Your answer is one number, how many lines in the entries include "SQUARE".

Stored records
# # # # #

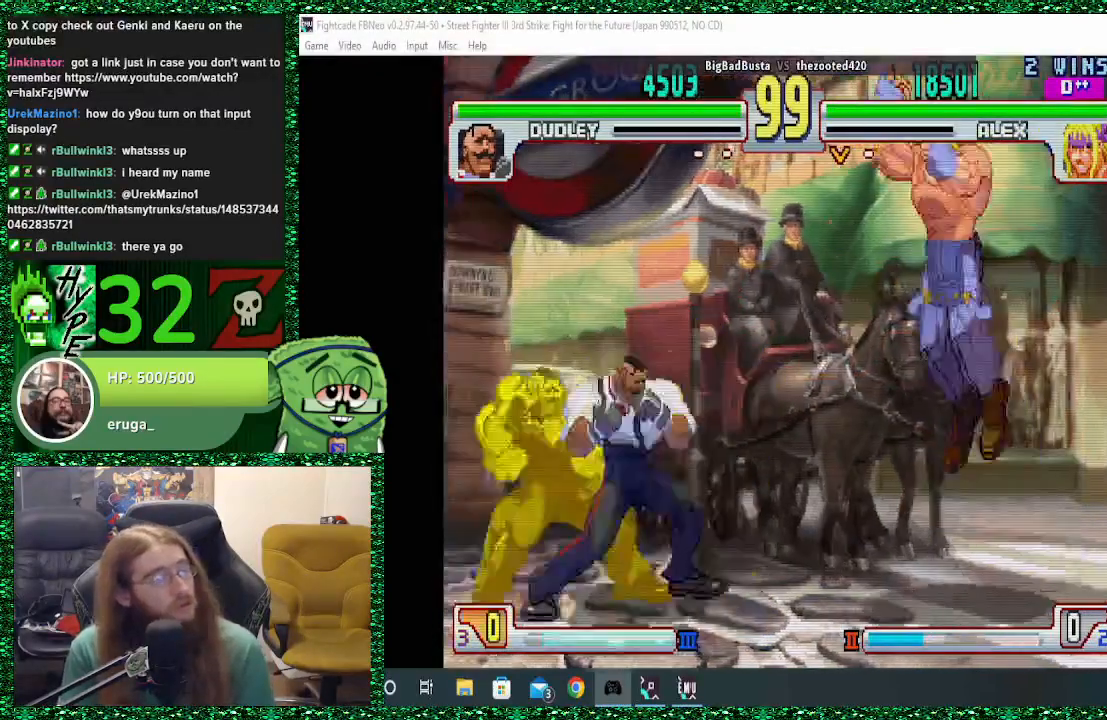
{"buttons": [], "left_stick": "down", "events": [[100, "R1", "up"]]}
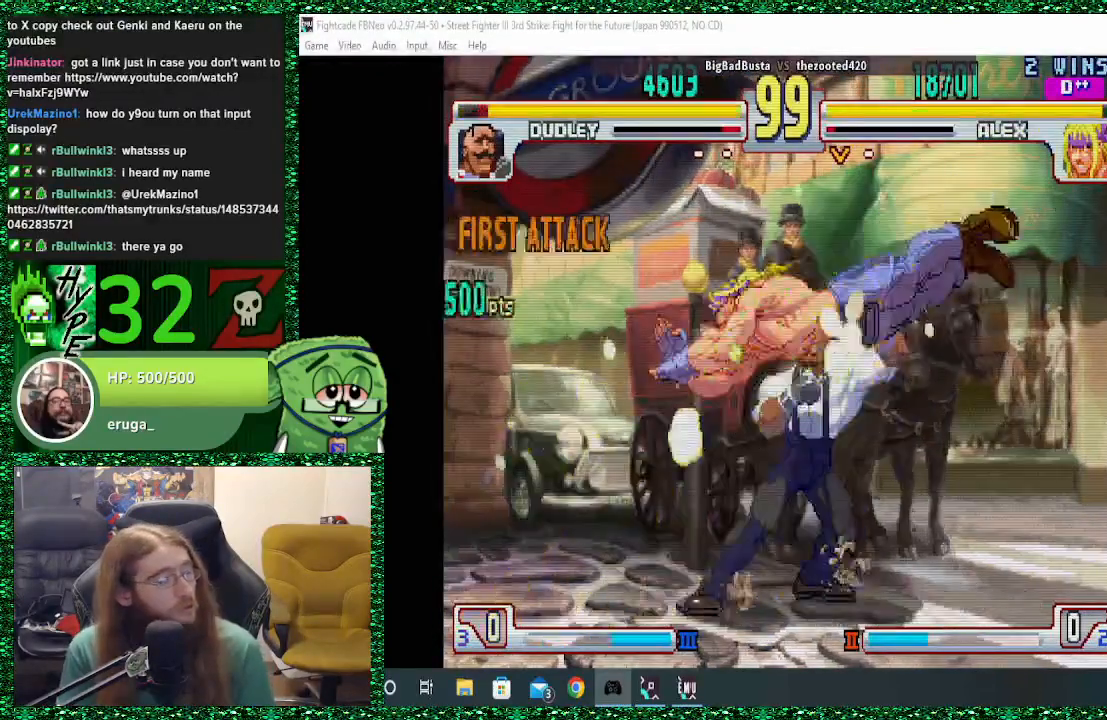
{"buttons": [], "left_stick": "up", "events": [[200, "left_stick", "left"], [267, "left_stick", "up-left"], [500, "left_stick", "up"]]}
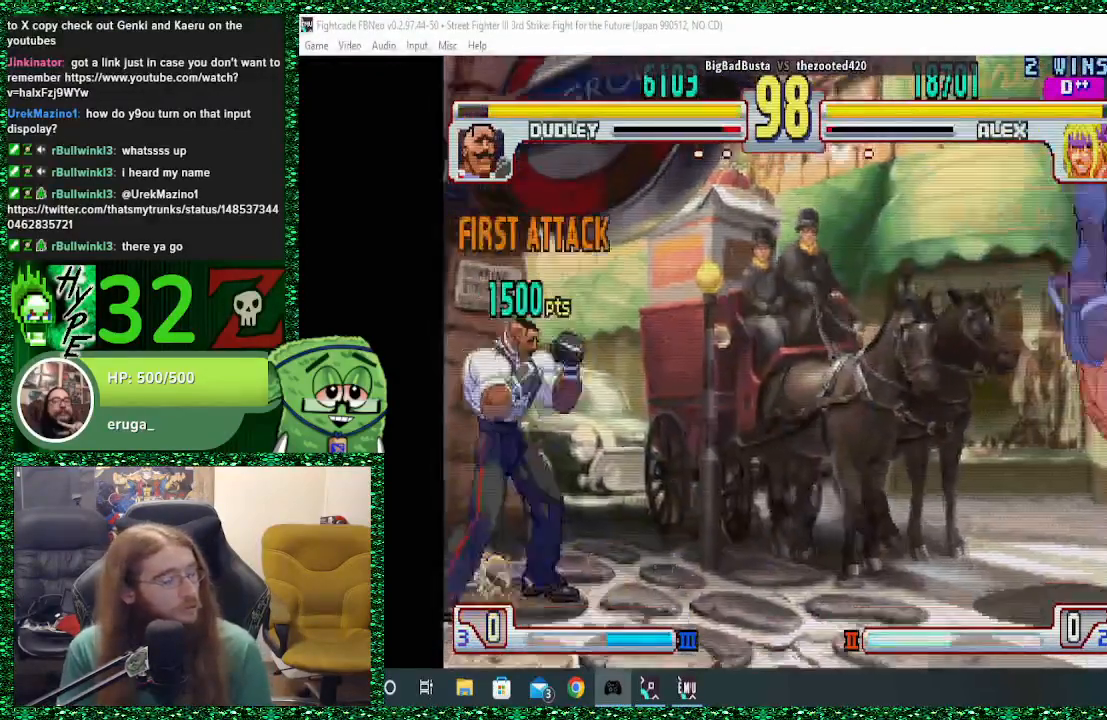
{"buttons": [], "left_stick": "right", "events": [[33, "left_stick", "center"], [100, "left_stick", "right"], [200, "SQUARE", "down"], [433, "SQUARE", "up"]]}
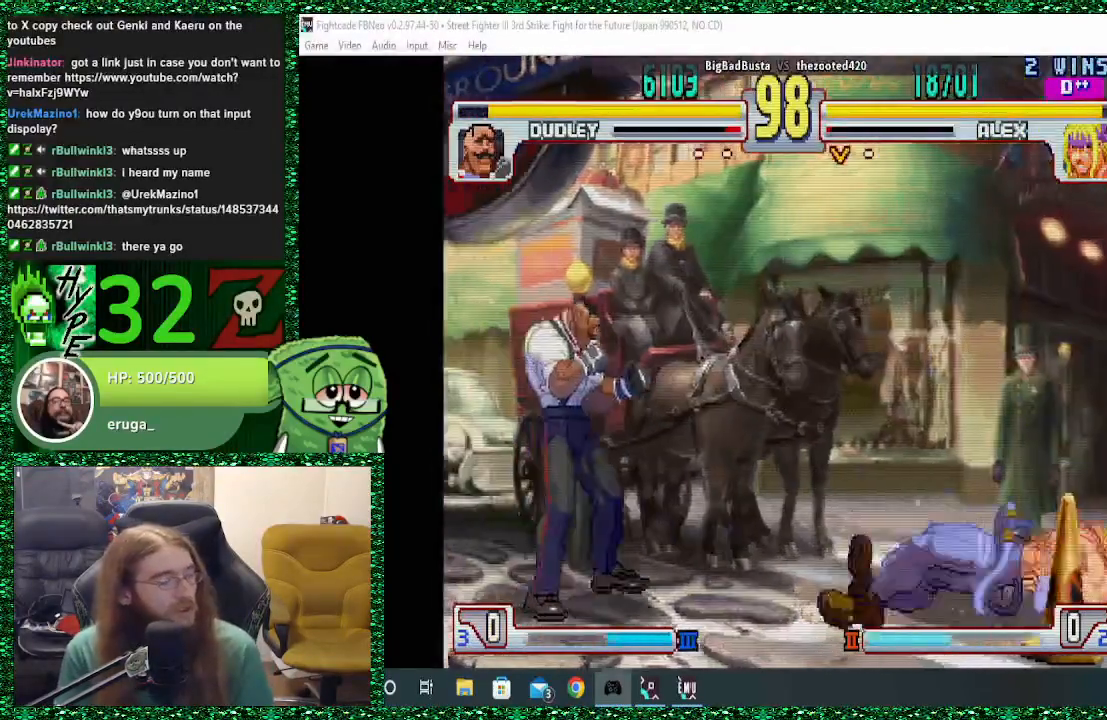
{"buttons": [], "left_stick": "right", "events": []}
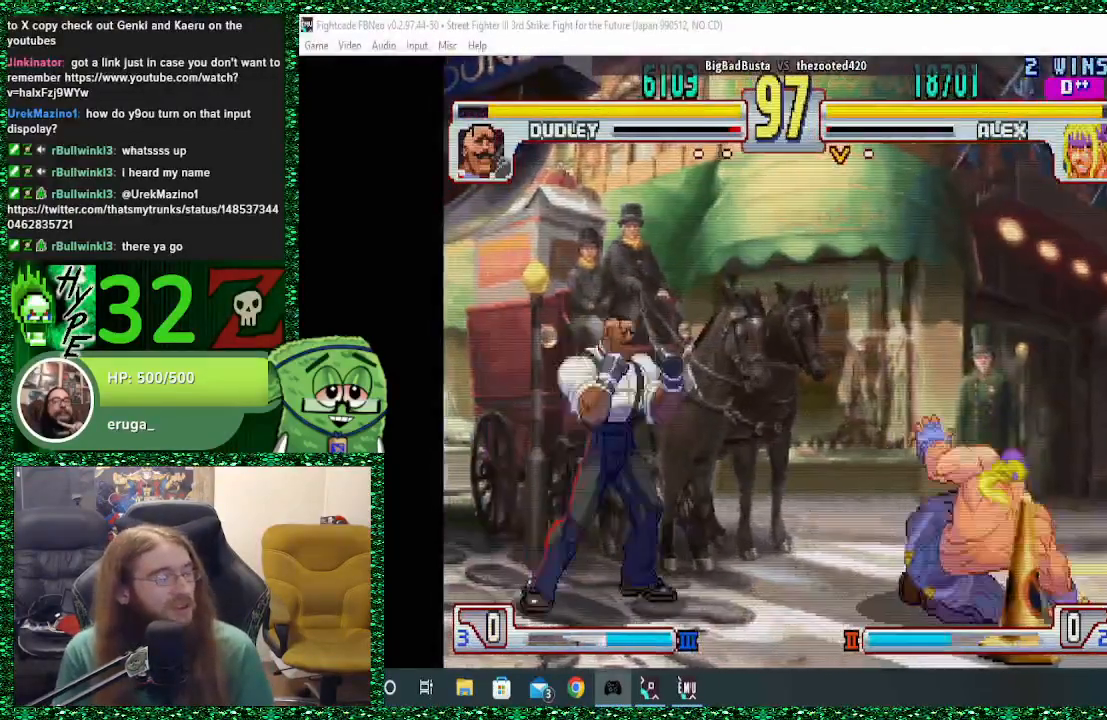
{"buttons": [], "left_stick": "down-right", "events": [[500, "left_stick", "down-right"]]}
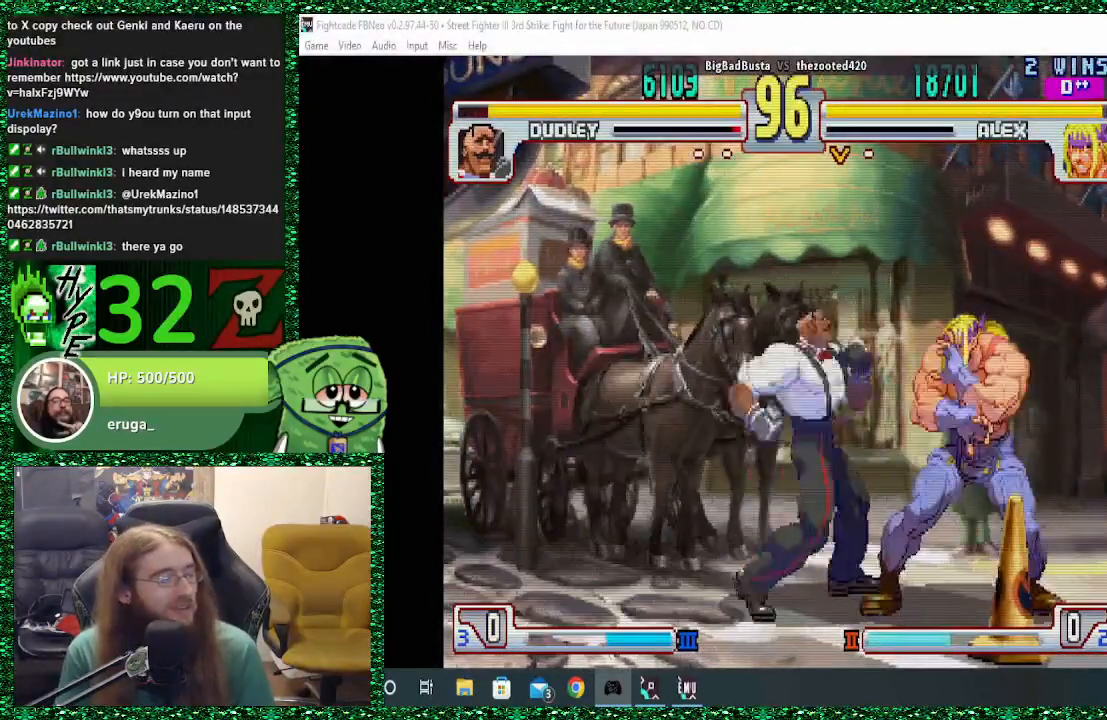
{"buttons": ["R2"], "left_stick": "down-right", "events": [[500, "R2", "down"]]}
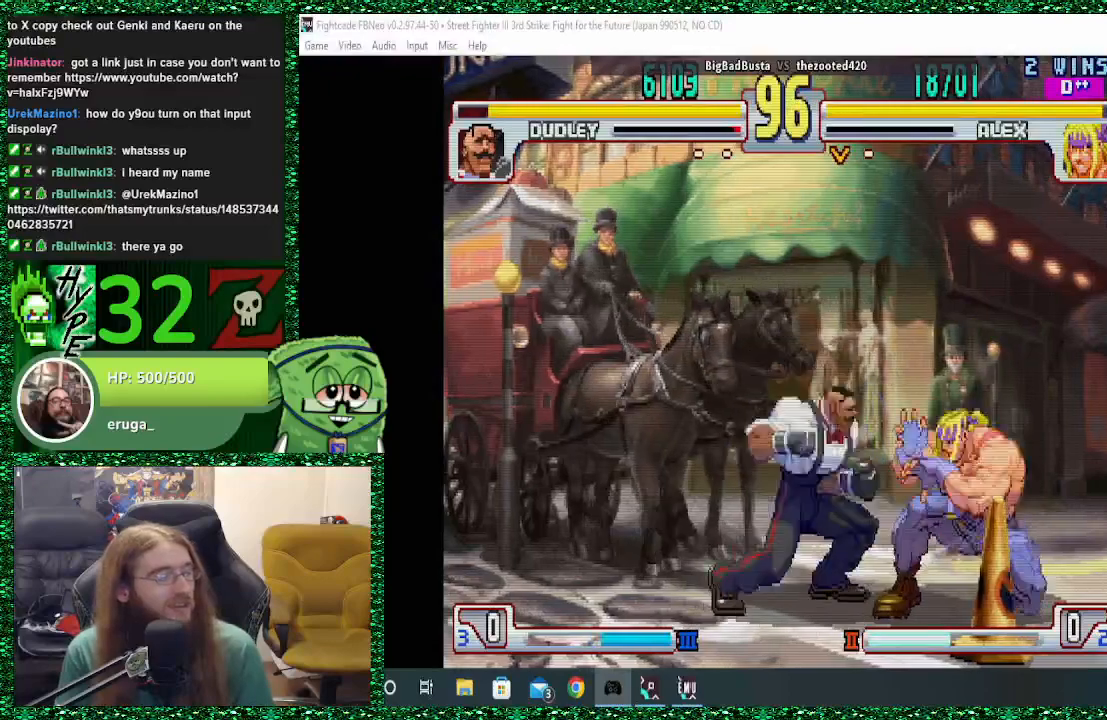
{"buttons": [], "left_stick": "down-right", "events": [[233, "R2", "up"], [400, "R2", "down"], [500, "R2", "up"]]}
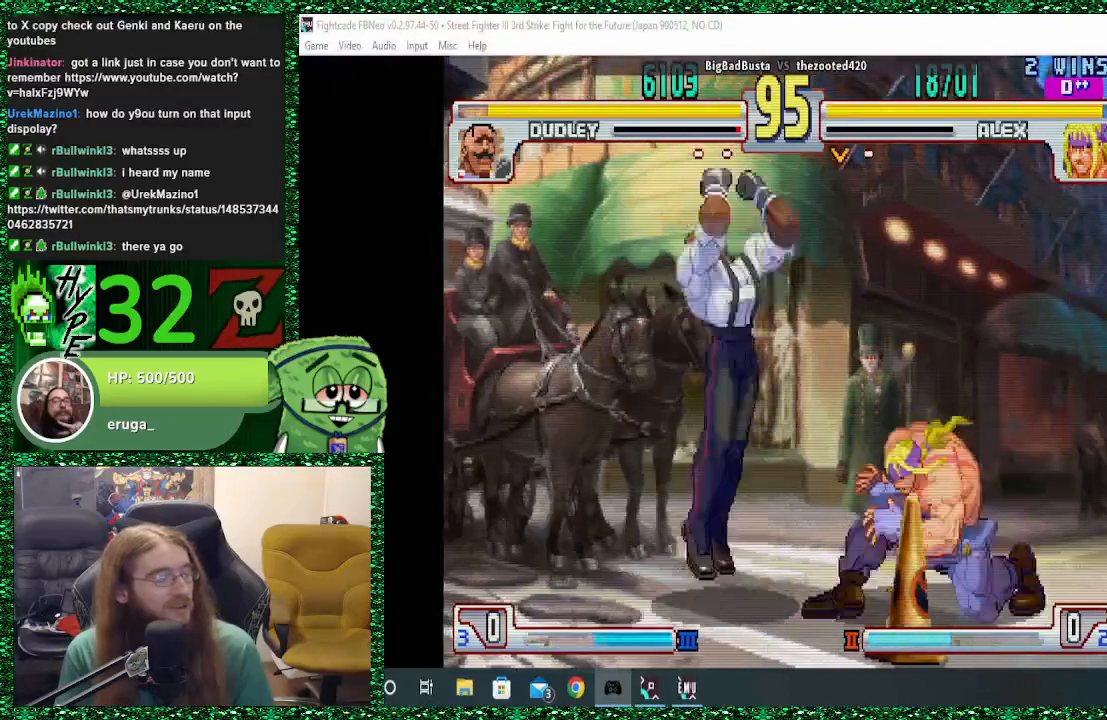
{"buttons": [], "left_stick": "right", "events": [[367, "left_stick", "right"]]}
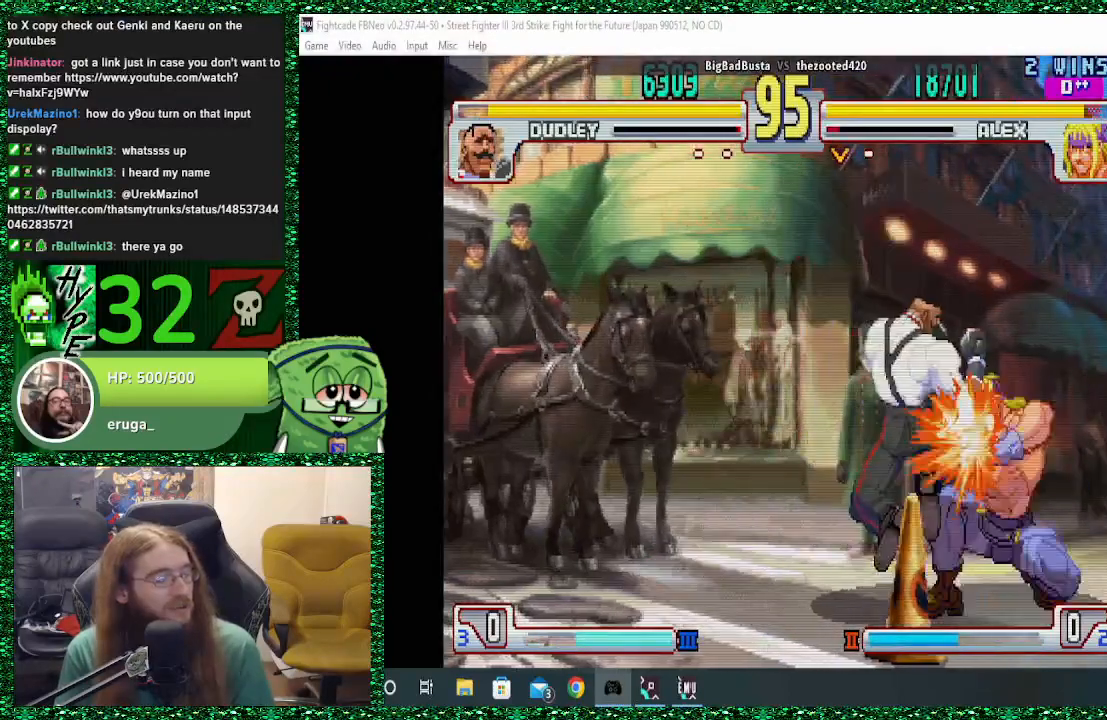
{"buttons": [], "left_stick": "right", "events": [[33, "CROSS", "down"], [33, "SQUARE", "down"], [133, "CROSS", "up"], [133, "SQUARE", "up"], [233, "CROSS", "down"], [233, "SQUARE", "down"], [300, "CROSS", "up"], [300, "SQUARE", "up"]]}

# # # # #

- _WRITTEN ANSWER_
2